PROBLEM TO WORK ON:
Copy out every line of the records below word for word, from the first record through the last.

DATA ROWS:
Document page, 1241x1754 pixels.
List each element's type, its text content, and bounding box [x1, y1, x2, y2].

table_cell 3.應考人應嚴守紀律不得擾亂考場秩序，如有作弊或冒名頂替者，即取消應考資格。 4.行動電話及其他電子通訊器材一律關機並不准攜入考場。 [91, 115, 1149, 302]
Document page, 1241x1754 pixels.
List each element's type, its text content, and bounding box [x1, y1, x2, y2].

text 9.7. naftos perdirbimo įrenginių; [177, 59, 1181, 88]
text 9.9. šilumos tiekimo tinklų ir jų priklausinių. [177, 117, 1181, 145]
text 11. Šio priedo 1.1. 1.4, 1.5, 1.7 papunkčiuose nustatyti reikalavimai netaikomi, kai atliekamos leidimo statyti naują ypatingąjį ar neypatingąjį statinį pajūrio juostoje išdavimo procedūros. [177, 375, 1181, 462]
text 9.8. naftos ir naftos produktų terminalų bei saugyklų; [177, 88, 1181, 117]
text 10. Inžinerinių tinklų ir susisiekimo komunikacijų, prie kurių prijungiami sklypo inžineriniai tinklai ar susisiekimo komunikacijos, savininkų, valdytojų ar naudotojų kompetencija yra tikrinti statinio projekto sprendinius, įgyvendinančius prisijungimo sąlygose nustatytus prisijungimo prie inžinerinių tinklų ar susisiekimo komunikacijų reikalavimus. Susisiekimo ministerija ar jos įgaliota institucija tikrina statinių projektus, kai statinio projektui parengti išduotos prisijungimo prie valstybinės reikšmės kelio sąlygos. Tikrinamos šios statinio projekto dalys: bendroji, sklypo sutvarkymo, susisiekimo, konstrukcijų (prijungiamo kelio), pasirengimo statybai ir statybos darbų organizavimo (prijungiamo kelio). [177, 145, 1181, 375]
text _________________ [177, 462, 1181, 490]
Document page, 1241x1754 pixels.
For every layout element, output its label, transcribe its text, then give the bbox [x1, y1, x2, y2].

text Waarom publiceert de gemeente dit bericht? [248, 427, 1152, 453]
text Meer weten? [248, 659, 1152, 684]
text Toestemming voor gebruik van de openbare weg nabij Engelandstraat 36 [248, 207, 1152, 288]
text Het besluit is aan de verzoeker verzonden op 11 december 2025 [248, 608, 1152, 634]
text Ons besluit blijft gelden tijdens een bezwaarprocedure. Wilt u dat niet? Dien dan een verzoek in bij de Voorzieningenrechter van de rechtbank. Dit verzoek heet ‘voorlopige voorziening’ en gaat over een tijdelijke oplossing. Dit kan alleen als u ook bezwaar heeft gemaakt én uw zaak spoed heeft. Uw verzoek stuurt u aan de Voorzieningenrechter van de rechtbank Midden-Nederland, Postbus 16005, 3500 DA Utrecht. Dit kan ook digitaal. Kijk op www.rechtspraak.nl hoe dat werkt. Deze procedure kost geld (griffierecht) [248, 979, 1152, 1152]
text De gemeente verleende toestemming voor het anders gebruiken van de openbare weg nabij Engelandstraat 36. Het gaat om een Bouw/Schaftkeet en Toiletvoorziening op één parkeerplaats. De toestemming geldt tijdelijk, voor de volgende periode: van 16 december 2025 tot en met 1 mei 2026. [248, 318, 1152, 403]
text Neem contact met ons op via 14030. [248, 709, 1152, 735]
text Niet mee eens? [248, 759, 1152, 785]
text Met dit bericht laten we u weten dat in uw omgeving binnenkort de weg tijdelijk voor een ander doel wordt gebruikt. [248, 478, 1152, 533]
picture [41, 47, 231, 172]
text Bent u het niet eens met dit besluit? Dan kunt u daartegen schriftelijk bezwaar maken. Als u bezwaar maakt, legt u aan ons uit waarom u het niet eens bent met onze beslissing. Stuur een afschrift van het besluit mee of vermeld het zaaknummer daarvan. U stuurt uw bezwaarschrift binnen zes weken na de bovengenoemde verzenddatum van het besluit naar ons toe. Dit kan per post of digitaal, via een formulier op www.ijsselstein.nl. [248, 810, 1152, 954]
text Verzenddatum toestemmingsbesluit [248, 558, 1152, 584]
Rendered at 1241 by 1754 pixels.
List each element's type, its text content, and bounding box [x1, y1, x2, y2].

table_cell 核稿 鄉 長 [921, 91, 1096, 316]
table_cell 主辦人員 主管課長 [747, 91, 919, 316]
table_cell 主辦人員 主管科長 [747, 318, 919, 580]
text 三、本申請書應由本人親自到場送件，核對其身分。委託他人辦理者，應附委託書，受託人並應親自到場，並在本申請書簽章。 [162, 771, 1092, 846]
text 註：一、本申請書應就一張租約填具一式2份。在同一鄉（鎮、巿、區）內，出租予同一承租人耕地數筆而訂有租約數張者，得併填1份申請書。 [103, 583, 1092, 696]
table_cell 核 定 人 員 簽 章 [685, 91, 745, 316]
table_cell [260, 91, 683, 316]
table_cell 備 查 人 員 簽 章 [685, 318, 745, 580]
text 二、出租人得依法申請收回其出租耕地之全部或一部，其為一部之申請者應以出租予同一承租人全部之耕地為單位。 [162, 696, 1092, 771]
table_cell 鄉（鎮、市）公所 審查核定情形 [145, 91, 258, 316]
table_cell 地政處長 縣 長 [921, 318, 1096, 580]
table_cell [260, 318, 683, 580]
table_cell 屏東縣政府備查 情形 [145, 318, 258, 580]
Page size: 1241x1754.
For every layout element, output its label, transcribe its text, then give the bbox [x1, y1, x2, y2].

ANSWER FOR THIS EXERCISE:
Document page, 1241x1754 pixels.
List each element's type, its text content, and bounding box [x1, y1, x2, y2].

table_cell 3.應考人應嚴守紀律不得擾亂考場秩序，如有作弊或冒名頂替者，即取消應考資格。 4.行動電話及其他電子通訊器材一律關機並不准攜入考場。 [91, 115, 1149, 302]
Document page, 1241x1754 pixels.
List each element's type, its text content, and bounding box [x1, y1, x2, y2].

text 9.7. naftos perdirbimo įrenginių; [177, 59, 1181, 88]
text 9.9. šilumos tiekimo tinklų ir jų priklausinių. [177, 117, 1181, 145]
text 11. Šio priedo 1.1. 1.4, 1.5, 1.7 papunkčiuose nustatyti reikalavimai netaikomi, kai atliekamos leidimo statyti naują ypatingąjį ar neypatingąjį statinį pajūrio juostoje išdavimo procedūros. [177, 375, 1181, 462]
text 9.8. naftos ir naftos produktų terminalų bei saugyklų; [177, 88, 1181, 117]
text 10. Inžinerinių tinklų ir susisiekimo komunikacijų, prie kurių prijungiami sklypo inžineriniai tinklai ar susisiekimo komunikacijos, savininkų, valdytojų ar naudotojų kompetencija yra tikrinti statinio projekto sprendinius, įgyvendinančius prisijungimo sąlygose nustatytus prisijungimo prie inžinerinių tinklų ar susisiekimo komunikacijų reikalavimus. Susisiekimo ministerija ar jos įgaliota institucija tikrina statinių projektus, kai statinio projektui parengti išduotos prisijungimo prie valstybinės reikšmės kelio sąlygos. Tikrinamos šios statinio projekto dalys: bendroji, sklypo sutvarkymo, susisiekimo, konstrukcijų (prijungiamo kelio), pasirengimo statybai ir statybos darbų organizavimo (prijungiamo kelio). [177, 145, 1181, 375]
text _________________ [177, 462, 1181, 490]
Document page, 1241x1754 pixels.
For every layout element, output its label, transcribe its text, then give the bbox [x1, y1, x2, y2].

text Waarom publiceert de gemeente dit bericht? [248, 427, 1152, 453]
text Meer weten? [248, 659, 1152, 684]
text Toestemming voor gebruik van de openbare weg nabij Engelandstraat 36 [248, 207, 1152, 288]
text Het besluit is aan de verzoeker verzonden op 11 december 2025 [248, 608, 1152, 634]
text Ons besluit blijft gelden tijdens een bezwaarprocedure. Wilt u dat niet? Dien dan een verzoek in bij de Voorzieningenrechter van de rechtbank. Dit verzoek heet ‘voorlopige voorziening’ en gaat over een tijdelijke oplossing. Dit kan alleen als u ook bezwaar heeft gemaakt én uw zaak spoed heeft. Uw verzoek stuurt u aan de Voorzieningenrechter van de rechtbank Midden-Nederland, Postbus 16005, 3500 DA Utrecht. Dit kan ook digitaal. Kijk op www.rechtspraak.nl hoe dat werkt. Deze procedure kost geld (griffierecht) [248, 979, 1152, 1152]
text De gemeente verleende toestemming voor het anders gebruiken van de openbare weg nabij Engelandstraat 36. Het gaat om een Bouw/Schaftkeet en Toiletvoorziening op één parkeerplaats. De toestemming geldt tijdelijk, voor de volgende periode: van 16 december 2025 tot en met 1 mei 2026. [248, 318, 1152, 403]
text Neem contact met ons op via 14030. [248, 709, 1152, 735]
text Niet mee eens? [248, 759, 1152, 785]
text Met dit bericht laten we u weten dat in uw omgeving binnenkort de weg tijdelijk voor een ander doel wordt gebruikt. [248, 478, 1152, 533]
picture [41, 47, 231, 172]
text Bent u het niet eens met dit besluit? Dan kunt u daartegen schriftelijk bezwaar maken. Als u bezwaar maakt, legt u aan ons uit waarom u het niet eens bent met onze beslissing. Stuur een afschrift van het besluit mee of vermeld het zaaknummer daarvan. U stuurt uw bezwaarschrift binnen zes weken na de bovengenoemde verzenddatum van het besluit naar ons toe. Dit kan per post of digitaal, via een formulier op www.ijsselstein.nl. [248, 810, 1152, 954]
text Verzenddatum toestemmingsbesluit [248, 558, 1152, 584]
Rendered at 1241 by 1754 pixels.
List each element's type, its text content, and bounding box [x1, y1, x2, y2].

table_cell 核稿 鄉 長 [921, 91, 1096, 316]
table_cell 主辦人員 主管課長 [747, 91, 919, 316]
table_cell 主辦人員 主管科長 [747, 318, 919, 580]
text 三、本申請書應由本人親自到場送件，核對其身分。委託他人辦理者，應附委託書，受託人並應親自到場，並在本申請書簽章。 [162, 771, 1092, 846]
text 註：一、本申請書應就一張租約填具一式2份。在同一鄉（鎮、巿、區）內，出租予同一承租人耕地數筆而訂有租約數張者，得併填1份申請書。 [103, 583, 1092, 696]
table_cell 核 定 人 員 簽 章 [685, 91, 745, 316]
table_cell [260, 91, 683, 316]
table_cell 備 查 人 員 簽 章 [685, 318, 745, 580]
text 二、出租人得依法申請收回其出租耕地之全部或一部，其為一部之申請者應以出租予同一承租人全部之耕地為單位。 [162, 696, 1092, 771]
table_cell 鄉（鎮、市）公所 審查核定情形 [145, 91, 258, 316]
table_cell 地政處長 縣 長 [921, 318, 1096, 580]
table_cell [260, 318, 683, 580]
table_cell 屏東縣政府備查 情形 [145, 318, 258, 580]
Page size: 1241x1754.
For every layout element, output its label, transcribe its text, then give the bbox [x1, y1, x2, y2].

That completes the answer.